» Teks Latihan:
○ ○ ○ ○ ○

Sumbar Aman dari Beras Sintetis

Berita Utama YANITA SELLY MERISTIKA, S.Kom(Dinas Pangan) 22 Mei 2015 09:22:00 WIB


Padang – Indonesia akhir-akhir ini dihebohkan oleh beras sintetis. Hal ini tentu sangat merisaukan masyarakat,  termasuk Sumbar, sehingga membuat Gubernur Irwan Prayitno memerintahkan tim terpadu pengawasan pangan untuk mengecek ke lapangan. Hasil sidak tim ini, Kamis (21/5) ke beberapa distributor dan pedagang beras, beras yang dijual dinyatakan aman.

“Kami tadi sidak ke Pasar Raya Padang sekaligus memeriksa dan dialog dengan sejumlah distributor dan pedagang beras. Beras sintetis yang dihebohkan itu di Sumbar tidak ada. Distributor memasok beras dari petani lokal, tidak ada yang impor.” kata ketua tim terpadu, Ir. Efendi, MP  yang merupakan Kepala Badan Ketahanan Pangan Sumbar.

○ ○ ○ ○ ○

Data Tersimpan:

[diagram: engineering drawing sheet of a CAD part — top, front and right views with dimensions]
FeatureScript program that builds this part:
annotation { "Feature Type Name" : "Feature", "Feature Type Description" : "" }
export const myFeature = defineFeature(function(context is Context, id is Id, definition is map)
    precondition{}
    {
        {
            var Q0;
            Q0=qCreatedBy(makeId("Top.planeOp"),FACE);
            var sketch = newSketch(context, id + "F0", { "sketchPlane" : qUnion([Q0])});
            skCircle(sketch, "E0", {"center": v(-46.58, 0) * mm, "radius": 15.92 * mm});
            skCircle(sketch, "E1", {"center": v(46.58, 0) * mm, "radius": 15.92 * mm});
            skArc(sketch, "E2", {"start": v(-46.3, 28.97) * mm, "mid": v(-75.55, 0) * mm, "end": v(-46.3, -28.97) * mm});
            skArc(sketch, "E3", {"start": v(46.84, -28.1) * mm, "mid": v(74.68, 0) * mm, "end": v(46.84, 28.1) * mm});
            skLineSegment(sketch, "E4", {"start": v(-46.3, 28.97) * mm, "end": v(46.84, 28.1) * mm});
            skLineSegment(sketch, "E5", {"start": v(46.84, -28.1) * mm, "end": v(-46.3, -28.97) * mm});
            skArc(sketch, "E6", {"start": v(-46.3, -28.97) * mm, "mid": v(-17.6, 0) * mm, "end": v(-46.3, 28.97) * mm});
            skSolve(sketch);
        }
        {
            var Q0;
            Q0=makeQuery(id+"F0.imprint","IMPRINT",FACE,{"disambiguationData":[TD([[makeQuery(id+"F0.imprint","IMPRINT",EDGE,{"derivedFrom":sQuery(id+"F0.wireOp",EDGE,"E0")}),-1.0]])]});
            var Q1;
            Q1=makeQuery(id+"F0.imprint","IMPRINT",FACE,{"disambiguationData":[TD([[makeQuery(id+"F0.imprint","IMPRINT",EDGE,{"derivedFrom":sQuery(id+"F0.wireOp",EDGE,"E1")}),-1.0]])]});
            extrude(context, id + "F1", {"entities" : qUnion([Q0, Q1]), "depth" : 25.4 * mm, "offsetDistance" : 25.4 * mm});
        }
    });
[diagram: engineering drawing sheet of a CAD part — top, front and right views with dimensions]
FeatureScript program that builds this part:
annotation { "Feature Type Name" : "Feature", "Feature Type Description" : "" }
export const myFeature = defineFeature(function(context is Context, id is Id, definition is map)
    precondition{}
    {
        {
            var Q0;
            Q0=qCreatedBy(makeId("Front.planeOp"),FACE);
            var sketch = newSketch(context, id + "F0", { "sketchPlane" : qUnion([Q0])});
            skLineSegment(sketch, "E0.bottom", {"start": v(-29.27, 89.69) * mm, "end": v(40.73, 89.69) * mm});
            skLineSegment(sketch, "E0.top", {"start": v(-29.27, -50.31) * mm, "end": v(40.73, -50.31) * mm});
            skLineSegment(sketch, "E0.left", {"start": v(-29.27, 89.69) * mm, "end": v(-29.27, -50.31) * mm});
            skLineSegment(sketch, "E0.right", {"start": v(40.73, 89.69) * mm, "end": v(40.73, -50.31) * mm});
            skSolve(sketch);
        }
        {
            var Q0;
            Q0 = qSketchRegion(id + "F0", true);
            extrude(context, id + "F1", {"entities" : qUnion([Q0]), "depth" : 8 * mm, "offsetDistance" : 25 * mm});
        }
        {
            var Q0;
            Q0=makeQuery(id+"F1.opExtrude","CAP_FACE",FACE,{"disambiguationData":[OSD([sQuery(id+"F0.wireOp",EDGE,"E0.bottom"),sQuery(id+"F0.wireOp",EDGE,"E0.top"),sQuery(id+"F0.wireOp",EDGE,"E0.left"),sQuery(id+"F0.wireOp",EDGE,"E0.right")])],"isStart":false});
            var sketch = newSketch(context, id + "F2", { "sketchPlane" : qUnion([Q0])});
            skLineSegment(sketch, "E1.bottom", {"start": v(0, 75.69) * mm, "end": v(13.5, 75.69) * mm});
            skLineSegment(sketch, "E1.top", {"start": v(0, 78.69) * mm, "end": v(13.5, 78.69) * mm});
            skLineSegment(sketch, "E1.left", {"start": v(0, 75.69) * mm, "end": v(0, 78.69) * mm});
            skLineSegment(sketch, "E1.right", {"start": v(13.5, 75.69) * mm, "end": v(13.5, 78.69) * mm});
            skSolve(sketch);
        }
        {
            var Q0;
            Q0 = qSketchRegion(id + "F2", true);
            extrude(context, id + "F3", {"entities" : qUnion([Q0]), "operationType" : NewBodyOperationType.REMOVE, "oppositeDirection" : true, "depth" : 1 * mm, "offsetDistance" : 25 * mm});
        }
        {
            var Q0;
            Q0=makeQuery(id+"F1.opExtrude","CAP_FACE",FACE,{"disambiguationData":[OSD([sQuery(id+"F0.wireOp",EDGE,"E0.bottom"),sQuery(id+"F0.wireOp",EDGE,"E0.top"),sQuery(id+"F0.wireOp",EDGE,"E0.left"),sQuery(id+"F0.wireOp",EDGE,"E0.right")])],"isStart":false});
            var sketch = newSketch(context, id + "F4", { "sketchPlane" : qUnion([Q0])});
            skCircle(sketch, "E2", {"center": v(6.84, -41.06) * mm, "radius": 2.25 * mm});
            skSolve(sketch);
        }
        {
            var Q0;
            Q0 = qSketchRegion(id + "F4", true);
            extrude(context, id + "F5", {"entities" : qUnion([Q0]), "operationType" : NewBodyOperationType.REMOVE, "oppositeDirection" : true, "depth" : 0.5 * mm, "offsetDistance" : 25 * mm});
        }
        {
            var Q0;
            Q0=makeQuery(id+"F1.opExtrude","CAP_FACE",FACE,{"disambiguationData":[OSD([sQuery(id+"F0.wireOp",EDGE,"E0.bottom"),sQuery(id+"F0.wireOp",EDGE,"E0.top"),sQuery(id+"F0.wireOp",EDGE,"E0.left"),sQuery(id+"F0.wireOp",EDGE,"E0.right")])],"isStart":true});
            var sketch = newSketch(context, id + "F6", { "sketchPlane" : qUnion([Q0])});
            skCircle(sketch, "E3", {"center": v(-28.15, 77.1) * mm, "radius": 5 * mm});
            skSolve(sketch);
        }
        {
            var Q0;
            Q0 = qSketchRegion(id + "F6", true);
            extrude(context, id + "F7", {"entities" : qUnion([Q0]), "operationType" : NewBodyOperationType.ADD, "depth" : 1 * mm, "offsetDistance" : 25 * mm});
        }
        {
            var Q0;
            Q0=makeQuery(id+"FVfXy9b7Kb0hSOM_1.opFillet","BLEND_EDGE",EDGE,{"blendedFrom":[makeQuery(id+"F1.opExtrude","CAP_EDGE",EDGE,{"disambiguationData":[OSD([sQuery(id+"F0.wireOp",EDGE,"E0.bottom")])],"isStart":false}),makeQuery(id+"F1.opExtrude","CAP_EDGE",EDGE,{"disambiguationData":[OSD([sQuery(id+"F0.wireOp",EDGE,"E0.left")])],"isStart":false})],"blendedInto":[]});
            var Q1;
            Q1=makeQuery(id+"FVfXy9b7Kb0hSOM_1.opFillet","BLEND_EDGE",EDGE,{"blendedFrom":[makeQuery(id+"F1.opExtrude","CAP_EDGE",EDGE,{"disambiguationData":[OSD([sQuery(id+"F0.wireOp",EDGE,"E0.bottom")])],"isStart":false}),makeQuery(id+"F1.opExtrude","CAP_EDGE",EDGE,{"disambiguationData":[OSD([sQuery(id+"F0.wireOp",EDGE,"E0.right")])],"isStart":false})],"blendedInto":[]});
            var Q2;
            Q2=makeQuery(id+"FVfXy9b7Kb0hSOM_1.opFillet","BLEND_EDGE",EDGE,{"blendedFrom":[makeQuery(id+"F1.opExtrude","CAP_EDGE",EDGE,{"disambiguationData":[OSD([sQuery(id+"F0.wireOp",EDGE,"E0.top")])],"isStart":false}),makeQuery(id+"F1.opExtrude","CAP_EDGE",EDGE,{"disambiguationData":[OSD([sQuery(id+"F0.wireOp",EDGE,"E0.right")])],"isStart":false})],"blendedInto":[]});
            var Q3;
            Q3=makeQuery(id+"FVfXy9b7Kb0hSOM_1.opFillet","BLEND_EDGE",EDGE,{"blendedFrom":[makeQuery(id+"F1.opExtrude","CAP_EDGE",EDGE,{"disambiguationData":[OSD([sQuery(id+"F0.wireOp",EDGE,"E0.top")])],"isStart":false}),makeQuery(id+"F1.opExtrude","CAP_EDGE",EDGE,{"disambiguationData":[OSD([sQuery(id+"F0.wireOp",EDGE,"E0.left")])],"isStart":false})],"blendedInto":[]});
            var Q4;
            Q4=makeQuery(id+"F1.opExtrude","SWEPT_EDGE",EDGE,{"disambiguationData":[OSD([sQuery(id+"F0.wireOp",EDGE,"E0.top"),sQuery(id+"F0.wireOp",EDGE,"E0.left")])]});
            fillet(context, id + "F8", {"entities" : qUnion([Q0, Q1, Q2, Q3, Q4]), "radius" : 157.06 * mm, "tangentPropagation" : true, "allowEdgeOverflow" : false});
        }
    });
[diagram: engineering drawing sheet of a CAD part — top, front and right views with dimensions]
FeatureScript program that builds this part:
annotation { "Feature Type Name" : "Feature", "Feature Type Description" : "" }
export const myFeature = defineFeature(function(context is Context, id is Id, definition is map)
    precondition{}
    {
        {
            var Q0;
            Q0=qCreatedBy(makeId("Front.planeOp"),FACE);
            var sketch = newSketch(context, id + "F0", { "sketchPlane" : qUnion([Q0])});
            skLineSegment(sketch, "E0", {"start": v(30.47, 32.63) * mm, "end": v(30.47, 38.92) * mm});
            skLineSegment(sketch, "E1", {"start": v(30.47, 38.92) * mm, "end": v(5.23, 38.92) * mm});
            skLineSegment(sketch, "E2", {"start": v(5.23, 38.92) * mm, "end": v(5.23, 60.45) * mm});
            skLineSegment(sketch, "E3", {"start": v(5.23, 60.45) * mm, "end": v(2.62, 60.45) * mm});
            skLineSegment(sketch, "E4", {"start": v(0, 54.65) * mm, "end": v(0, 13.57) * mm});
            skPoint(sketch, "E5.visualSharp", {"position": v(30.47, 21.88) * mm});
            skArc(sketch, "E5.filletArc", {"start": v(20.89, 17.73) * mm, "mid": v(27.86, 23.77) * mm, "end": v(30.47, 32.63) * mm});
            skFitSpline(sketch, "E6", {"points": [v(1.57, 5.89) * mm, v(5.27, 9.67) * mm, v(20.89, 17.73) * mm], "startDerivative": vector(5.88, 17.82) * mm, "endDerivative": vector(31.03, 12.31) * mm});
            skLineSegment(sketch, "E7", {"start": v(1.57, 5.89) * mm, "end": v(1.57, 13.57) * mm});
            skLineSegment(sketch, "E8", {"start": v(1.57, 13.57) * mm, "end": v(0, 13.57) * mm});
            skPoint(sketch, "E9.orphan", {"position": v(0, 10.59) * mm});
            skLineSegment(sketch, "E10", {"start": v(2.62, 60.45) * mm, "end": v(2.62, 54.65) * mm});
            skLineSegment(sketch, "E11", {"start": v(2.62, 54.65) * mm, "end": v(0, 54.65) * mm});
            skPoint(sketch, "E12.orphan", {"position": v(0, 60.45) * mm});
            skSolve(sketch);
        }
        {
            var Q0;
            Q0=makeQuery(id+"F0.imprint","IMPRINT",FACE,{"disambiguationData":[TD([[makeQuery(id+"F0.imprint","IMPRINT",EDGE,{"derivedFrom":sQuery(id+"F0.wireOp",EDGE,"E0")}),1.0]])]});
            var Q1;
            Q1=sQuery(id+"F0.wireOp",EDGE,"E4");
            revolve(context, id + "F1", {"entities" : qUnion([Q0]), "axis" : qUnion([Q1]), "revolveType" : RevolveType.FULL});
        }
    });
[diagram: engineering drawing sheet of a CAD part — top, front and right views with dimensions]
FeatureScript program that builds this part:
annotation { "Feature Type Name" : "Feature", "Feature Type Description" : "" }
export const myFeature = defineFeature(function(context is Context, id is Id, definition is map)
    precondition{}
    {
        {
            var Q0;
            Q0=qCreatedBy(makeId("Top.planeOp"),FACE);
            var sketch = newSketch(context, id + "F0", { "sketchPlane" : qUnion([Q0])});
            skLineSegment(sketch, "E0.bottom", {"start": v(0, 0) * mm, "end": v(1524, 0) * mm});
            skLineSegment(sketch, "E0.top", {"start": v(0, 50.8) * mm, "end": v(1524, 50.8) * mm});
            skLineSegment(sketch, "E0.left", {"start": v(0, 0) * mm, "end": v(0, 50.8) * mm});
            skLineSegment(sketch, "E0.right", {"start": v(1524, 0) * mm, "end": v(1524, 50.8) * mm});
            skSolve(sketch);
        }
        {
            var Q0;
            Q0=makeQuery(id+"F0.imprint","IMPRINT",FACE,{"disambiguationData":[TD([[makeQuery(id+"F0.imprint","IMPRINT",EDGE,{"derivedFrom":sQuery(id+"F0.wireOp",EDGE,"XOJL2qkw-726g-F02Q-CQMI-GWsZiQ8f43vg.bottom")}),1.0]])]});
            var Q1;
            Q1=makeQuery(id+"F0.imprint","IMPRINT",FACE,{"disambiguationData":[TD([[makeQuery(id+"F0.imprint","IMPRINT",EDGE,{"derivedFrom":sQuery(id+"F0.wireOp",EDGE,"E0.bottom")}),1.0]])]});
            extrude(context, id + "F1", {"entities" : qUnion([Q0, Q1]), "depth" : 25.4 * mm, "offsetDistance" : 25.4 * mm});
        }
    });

○ ○ ○ ○ ○

» Tugas Kerja: Tuliskan lanjutan berita tentang beras sintetis di Sumbar, mulai setelah kalimat terakhir yang ada. Materi tersebut tidak dibutuhkan untuk mengerjakan tugas.

» Jawaban Tertulis:
Kepala Badan  menjelaskan tim terpadu pengawasan keamanan pangan segar Sumbar tersebut beranggotakan Dinas Pertanian, Dinas Perdagangan dan Perindustrian, BPOM dan lainnya. Bahkan petugas dari labor pertanian untuk memastikan kondisi dan jenis beras yang dijual itu, juga diikutkan.

Sementara itu, H. Mardi dari Asosiasi Pedagang Pasar Raya Padang yang juga distributor beras, menjelaskan pihaknya bersama pedagang beras lainnya, tidak menjual beras seperti yang dihebohkan orang belakangan.

“Kita selama ini membeli beras dari petani lokal. Apalagi saat ini baru saja panen musim tanam pertama, hasil padi petani sedang panen raya. Ada petani yang meminta beli berasnya, tapi stok saya banyak,” kata Mardi.

Namun Mardi tidak mematahkan semangat petani, ia kerap pula komunikasi dengan pedagang beras dari luar Sumbar soal persediaan beras ini. Kekurangan stok di daerah seberang, beras lokal Sumbar dipasok ke sana. Atau sebaliknya, jika di Sumbar sedang paceklik, kita minta beras didrop dan daerah mereka.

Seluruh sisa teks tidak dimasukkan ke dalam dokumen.